Bleedthrough happens only with the most extreme nib and ink combos (not that it matters on this pad, because you’re unlikely to use the back side of the pages).

It’s worth noting, though, that your experience of the paper may vary. I’m testing a couple of other products from Baron Fig that are meant to use the same paper, but perform very differently. In the photo below, the bottom paper comes from Baron Fig’s Mastermind Desk Pad, and the blue and pink ink dry time tests are the same on both sheets — but the Desk Pad dries in less than five seconds, while the Week Pad took more than ten. As well as the difference in dry time, the Desk Pad had a lot more tooth and feathering, too.

This is much more batch variation than I would expect or want from a paper product. So buyer beware.

Each sheet in the Week Pad tears off as you’re done with it, so there’s no clumsily folding it around to the back. The adhesive is just strong enough that the sheets don’t come off accidentally.

I’ve used the Baron Fig Week Pad all this week in place of my usual daily A7 sheets, and I’ve enjoyed the experience.

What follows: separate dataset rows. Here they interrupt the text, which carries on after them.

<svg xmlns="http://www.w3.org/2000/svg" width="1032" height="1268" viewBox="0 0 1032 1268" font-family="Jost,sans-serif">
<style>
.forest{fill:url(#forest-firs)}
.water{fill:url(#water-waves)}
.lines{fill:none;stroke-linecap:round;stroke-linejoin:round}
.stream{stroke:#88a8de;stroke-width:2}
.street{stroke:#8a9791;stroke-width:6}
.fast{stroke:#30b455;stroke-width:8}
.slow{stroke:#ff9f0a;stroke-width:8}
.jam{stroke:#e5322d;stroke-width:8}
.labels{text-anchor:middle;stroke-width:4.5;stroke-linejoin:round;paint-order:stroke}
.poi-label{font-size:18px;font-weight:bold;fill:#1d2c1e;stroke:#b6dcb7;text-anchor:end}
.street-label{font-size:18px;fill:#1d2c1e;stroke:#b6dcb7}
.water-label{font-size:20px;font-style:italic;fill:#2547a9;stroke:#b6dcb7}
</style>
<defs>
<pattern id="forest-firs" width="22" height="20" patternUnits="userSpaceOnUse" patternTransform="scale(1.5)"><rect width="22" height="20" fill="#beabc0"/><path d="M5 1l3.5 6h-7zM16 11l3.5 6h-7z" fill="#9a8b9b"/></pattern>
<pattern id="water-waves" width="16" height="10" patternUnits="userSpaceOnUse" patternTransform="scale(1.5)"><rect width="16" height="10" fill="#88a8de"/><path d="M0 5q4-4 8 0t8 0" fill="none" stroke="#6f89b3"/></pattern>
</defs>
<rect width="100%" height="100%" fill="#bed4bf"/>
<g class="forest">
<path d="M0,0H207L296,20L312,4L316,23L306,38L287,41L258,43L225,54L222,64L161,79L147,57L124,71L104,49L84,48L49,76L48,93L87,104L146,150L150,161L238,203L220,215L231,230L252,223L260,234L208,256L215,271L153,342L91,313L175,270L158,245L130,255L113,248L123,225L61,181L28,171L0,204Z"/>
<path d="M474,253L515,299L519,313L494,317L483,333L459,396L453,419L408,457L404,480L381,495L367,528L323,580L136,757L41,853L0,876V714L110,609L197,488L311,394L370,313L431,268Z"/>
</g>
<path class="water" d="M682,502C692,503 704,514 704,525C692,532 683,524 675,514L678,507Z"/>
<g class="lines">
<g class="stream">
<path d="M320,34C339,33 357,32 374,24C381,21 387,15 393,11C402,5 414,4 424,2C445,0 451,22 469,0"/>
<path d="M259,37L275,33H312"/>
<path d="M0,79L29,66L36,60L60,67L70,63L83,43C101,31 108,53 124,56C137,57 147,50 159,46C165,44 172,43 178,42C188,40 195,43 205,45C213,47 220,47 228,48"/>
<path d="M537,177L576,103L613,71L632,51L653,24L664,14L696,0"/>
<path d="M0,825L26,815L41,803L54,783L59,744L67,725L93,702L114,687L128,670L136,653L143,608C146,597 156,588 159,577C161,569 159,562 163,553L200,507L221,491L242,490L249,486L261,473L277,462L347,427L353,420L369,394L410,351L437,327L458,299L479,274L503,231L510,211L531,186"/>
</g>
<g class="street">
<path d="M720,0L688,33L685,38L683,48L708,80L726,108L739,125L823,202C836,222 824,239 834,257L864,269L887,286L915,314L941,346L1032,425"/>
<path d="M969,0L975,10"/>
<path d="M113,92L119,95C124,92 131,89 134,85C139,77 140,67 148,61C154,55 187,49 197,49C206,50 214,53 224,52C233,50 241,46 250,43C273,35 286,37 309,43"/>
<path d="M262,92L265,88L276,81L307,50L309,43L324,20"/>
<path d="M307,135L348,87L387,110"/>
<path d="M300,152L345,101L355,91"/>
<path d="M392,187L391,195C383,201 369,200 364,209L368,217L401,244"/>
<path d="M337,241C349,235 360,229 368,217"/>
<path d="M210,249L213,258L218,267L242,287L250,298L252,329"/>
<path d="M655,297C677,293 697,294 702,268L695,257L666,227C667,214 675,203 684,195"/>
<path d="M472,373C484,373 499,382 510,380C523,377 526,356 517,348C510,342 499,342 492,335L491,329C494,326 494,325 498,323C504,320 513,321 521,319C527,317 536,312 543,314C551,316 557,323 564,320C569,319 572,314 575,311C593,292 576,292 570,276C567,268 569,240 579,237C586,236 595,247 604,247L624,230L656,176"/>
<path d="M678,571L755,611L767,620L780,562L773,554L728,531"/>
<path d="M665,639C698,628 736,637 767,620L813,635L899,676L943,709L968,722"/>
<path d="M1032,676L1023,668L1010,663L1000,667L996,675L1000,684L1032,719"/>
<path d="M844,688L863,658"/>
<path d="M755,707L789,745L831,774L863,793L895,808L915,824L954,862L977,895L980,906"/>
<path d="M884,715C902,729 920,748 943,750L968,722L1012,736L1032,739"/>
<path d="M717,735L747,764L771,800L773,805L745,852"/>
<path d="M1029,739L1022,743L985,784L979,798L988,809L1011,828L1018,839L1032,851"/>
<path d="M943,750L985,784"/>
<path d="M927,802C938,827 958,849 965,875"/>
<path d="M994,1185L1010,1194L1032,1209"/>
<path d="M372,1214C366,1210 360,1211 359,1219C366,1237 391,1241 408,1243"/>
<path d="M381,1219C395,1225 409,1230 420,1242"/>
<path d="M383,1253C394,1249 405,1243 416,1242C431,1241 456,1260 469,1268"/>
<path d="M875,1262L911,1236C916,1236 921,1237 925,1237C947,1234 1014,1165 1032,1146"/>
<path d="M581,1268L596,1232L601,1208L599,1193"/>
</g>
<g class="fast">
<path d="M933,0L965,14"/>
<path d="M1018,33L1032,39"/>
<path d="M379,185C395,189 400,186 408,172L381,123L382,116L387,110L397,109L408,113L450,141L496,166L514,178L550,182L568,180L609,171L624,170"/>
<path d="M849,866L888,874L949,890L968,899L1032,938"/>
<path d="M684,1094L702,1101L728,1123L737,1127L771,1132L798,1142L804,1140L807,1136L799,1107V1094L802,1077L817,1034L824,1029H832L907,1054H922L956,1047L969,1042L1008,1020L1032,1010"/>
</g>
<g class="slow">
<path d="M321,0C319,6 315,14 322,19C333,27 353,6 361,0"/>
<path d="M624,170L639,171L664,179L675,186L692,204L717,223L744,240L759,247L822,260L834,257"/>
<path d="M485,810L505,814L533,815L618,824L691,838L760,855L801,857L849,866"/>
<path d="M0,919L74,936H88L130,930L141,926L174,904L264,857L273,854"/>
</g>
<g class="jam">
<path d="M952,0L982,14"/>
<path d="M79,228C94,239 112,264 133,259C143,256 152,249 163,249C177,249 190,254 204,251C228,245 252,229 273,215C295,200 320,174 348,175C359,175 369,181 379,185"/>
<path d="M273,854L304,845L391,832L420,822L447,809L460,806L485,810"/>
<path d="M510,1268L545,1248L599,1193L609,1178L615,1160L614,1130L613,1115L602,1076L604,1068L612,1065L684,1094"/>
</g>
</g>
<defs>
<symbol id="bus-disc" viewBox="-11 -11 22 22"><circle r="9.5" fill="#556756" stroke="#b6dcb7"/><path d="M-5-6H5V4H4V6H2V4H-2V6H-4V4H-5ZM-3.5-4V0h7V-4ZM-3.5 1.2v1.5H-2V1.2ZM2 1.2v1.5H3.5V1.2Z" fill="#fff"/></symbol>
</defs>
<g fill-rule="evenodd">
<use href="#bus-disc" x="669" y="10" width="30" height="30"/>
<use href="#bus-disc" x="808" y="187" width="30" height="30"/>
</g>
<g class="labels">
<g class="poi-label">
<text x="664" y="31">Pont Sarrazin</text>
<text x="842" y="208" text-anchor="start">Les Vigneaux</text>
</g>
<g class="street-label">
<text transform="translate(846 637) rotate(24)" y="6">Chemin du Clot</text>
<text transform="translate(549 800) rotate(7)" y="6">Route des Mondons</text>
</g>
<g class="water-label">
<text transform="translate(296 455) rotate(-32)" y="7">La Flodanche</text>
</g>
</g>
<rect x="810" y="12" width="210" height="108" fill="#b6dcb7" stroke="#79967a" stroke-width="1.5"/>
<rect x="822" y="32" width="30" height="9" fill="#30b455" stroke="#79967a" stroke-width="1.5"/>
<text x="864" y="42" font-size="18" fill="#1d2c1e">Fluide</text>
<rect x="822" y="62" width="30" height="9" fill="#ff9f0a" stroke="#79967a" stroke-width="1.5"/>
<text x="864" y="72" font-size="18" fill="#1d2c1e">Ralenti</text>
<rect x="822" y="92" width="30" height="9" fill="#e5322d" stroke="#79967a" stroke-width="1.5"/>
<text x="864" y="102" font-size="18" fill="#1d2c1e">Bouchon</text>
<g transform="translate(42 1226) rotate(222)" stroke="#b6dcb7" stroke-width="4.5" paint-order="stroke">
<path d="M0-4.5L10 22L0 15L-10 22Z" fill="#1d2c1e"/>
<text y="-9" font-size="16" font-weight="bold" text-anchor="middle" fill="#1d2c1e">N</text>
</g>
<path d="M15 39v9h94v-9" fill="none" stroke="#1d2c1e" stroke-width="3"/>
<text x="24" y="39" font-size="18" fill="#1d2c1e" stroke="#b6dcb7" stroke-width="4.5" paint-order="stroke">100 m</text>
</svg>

The pad sits naturally at the front of my desk, and I’ve found it helpful to have a clear view of what I’ve achieved over the course of the week, without having to shuffle through a pile of old sheets. When I work from different sites, I’ll still tuck my sheet in to my notebook as a bookmark, only this time the sheet will be bigger than a single day.

For me, the Baron Fig is a better product than the Mnemosyne 163, mainly because the layout is more spacious and the old sheets tear off cleanly. And I think if you’re looking for a panoramic weekly layout like this, those are your only two options — but do let me know if you discover an alternative!

The Mnemosyne 163 is priced at £6 for 30 weekly sheets, while Baron Fig charge $9 for 54 weeks. I think that’s pretty good value. Looks like I’ve found a new addition to my productivity routine!

2 Comments

  1. luzlarana

    Nice. I’d looked at the Baron Fig week pad as it seemed to fit my planning style—but held off due to paper/pen compatibility concerns. Check!

    If you are exploring panoramic weekly layouts you might look at Levenger’s Weekly Margin Calendar, similarly designed to fit above/below keyboard and purportedly fountain pen friendly. Those who like more guides may like it. Sadly for me, it is spiral bound, which just gets in my way.

    • Anthony

      Aha! Thanks for sharing a new option. I agree, for this kind of pad, a big binding is a dealbreaker.